When the state Department of Labor recently released adjusted data that showed Connecticut added 12,200 jobs in 2015 — less than half of the 26,900 initially reported — some residents were quick to question and criticize state officials for being misleading.

But there is a reason for the seemingly large discrepancy, according to the Labor Department: monthly job figures and the year-end totals are tallied using two different sets of data.

The Labor Department reported nonfarm employment data each month last year, as it does every year. To do so, it relies on information culled from a partnership between the state Department of Labor and the U.S. Bureau of Labor Statistics, according to Patrick Flaherty, assistant director of research and information at the state DOL’s Office of Research and Information.

Every month, BLS surveys a certain number of Connecticut employers — about 4,000 of the 116,000 worksites in the state — and asks them to estimate how many people they employ, along with what those workers earn for wages, Flaherty said.

The Labor Department then uses those estimates to gauge the change in statewide employment from the previous month, he said. As with any survey, he added, the data can be skewed depending on what companies are surveyed.

When polling a sample of the larger workforce, the employers chosen could “miss,” meaning they don’t represent broader statewide employment trends, Flaherty said.

“We think that may be what has happened,” he said. “The survey just missed this year. Those 4,000 employers were not representative of the state as a whole.”

Those surveyed, for instance, may have had particularly — and atypically — strong job growth that bolstered the monthly figures.

Year-end job totals, on the other hand, are devised from a different data set pulled from the Quarterly Census of Employees and Wages. In that, nearly all employers in the state report the number of employees they have, and what they earn, to the state and federal labor departments, according to Flaherty.

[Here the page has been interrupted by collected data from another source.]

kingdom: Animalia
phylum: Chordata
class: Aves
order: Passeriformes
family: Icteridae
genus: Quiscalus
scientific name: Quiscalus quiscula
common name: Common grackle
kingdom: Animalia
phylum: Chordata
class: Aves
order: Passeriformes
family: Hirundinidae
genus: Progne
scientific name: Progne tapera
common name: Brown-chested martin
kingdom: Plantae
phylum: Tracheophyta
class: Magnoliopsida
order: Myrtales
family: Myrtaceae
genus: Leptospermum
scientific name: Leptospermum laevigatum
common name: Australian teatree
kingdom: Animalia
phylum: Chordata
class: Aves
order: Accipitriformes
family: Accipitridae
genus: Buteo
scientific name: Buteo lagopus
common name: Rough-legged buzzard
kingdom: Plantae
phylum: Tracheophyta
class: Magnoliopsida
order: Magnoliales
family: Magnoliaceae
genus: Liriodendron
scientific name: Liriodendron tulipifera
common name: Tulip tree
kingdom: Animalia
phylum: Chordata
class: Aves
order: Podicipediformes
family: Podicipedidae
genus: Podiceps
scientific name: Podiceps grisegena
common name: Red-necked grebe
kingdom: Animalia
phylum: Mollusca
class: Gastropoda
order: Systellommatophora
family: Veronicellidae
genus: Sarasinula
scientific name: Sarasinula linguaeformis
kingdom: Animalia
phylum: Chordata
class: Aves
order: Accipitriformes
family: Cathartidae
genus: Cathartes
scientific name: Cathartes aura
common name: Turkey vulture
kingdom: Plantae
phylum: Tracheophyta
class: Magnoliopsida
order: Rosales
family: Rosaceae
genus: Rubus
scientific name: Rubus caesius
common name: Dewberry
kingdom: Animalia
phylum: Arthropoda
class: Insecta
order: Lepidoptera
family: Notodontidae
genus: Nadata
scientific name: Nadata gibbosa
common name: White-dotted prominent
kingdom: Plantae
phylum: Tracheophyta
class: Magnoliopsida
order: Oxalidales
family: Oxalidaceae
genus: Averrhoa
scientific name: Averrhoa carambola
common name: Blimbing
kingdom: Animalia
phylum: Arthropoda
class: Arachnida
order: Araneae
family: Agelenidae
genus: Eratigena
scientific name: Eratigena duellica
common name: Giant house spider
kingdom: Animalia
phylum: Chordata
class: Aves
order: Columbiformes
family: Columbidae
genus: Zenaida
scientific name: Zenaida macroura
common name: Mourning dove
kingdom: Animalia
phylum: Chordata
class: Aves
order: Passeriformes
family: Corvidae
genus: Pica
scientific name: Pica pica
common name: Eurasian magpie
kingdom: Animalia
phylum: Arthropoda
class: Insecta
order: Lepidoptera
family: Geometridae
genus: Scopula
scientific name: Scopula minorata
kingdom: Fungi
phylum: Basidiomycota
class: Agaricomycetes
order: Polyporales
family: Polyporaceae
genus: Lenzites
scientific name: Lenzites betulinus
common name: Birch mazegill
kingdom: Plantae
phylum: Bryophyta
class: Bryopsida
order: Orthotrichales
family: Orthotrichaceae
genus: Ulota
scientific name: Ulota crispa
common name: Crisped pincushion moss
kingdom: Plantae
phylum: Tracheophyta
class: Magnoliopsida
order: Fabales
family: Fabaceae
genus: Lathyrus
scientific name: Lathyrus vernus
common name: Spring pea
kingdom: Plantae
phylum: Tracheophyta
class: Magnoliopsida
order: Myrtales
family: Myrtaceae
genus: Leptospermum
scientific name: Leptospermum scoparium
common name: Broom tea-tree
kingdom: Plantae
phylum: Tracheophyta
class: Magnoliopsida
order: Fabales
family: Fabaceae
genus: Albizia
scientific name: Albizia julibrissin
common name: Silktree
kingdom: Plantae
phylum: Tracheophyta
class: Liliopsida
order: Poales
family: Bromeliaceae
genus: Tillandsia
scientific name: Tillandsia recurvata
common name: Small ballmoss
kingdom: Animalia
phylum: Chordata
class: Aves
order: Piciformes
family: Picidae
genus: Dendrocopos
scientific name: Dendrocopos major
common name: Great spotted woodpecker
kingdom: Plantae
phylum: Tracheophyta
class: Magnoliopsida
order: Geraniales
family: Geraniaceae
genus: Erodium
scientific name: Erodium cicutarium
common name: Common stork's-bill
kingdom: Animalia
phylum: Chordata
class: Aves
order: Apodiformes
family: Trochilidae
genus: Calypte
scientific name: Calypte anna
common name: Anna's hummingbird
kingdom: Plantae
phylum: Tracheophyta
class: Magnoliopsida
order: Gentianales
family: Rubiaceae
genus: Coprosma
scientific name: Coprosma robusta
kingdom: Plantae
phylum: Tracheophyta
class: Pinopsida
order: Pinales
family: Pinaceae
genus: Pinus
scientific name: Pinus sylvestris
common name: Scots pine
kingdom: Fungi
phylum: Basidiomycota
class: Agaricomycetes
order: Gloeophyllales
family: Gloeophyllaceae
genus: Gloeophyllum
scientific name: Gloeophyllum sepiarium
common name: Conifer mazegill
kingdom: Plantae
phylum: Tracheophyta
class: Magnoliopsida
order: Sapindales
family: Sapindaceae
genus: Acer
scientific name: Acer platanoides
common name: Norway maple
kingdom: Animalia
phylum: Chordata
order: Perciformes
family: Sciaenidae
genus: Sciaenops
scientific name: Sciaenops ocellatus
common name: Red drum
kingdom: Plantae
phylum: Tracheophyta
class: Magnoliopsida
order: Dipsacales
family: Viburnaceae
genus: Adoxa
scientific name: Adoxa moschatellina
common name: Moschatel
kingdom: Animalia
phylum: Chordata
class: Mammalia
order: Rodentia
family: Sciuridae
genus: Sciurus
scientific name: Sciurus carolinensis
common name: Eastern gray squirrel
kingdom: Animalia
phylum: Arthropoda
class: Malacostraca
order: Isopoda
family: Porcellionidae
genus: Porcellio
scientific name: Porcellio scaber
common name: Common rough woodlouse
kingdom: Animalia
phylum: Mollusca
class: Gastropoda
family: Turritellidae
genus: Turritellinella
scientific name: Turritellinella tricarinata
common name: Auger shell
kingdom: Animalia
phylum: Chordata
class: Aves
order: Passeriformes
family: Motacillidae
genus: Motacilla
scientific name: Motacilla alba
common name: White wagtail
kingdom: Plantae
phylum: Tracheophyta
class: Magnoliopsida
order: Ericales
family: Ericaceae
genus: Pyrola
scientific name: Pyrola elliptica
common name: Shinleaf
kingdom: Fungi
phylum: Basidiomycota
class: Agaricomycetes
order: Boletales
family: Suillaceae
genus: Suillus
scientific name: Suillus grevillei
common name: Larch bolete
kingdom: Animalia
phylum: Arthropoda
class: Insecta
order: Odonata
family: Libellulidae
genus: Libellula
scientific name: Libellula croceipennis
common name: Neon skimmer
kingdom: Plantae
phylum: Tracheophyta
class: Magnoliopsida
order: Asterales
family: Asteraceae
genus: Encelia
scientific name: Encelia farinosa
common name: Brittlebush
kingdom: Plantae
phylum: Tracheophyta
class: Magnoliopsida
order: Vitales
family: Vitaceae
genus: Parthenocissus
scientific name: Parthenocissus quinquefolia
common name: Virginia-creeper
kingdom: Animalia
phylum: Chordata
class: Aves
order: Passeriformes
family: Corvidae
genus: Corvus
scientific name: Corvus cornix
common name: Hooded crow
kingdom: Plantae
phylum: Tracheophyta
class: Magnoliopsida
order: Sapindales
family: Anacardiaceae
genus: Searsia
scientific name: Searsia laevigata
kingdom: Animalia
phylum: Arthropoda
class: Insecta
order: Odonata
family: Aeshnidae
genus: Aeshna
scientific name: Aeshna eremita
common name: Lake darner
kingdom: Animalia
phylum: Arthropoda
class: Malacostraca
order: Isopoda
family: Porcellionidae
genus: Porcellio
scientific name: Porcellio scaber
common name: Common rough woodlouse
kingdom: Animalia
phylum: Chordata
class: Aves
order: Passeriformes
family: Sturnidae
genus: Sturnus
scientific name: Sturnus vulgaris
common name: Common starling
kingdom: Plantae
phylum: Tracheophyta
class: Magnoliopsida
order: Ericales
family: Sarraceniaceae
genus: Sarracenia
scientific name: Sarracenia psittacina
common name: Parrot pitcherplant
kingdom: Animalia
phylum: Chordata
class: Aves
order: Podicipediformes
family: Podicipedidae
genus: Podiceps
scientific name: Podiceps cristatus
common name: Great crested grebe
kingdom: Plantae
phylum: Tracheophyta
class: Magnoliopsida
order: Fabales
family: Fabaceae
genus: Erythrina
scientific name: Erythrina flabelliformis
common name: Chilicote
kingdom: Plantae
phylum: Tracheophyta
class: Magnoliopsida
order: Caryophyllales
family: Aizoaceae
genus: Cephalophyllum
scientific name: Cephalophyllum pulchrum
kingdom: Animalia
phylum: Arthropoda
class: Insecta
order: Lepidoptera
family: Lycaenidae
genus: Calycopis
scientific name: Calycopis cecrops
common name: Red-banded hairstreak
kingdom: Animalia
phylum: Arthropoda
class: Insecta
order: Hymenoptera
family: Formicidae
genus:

That data, he said, is much more comprehensive than the monthly survey data. The census includes figures from all employers who participate in the unemployment insurance system, or about 95 percent of payroll employers in Connecticut, he said. It does not include self-employed individuals or independent contractors.

Employers are required to report the data quarterly but, by the time they submit the data and Labor Department officials tabulate it, there is lag time in reporting it to the public, Flaherty said. That’s why the 2015 total was not released until this month.

“There’s no mystery to that; it takes time,” he said. “We don’t know the accurate count of exactly how many people were working in 2015 until into the following year. We don’t get an accurate, hard count, until some months later.”

State labor officials previously had more control over collecting that data, which is now collected by the U.S. Department of Labor, Flaherty said. The state was more accurate when it was in charge of the data, he said, since it is more familiar with Connecticut employers and job trends here than the federal department.

The state Labor Department strives to be as accurate as possible, he said. He added that, while the 2015 job growth discrepancy may seem large, “in the overall scheme of the 1.7 million people employed (statewide), we’re not off by all that much.”

Gov. Dannel P. Malloy downplayed the job growth reduction at a media briefing following last week’s State Bond Commission meeting, blaming the discrepancy on the federal labor department.

“Every time those numbers go down, (the news media) make a big deal out of it,” Malloy said, noting the state can only report figures based on the federally culled data. “The best measurement (of employment data) is by year, the second-best measurement is by quarter, the least best estimate is by month,” he said.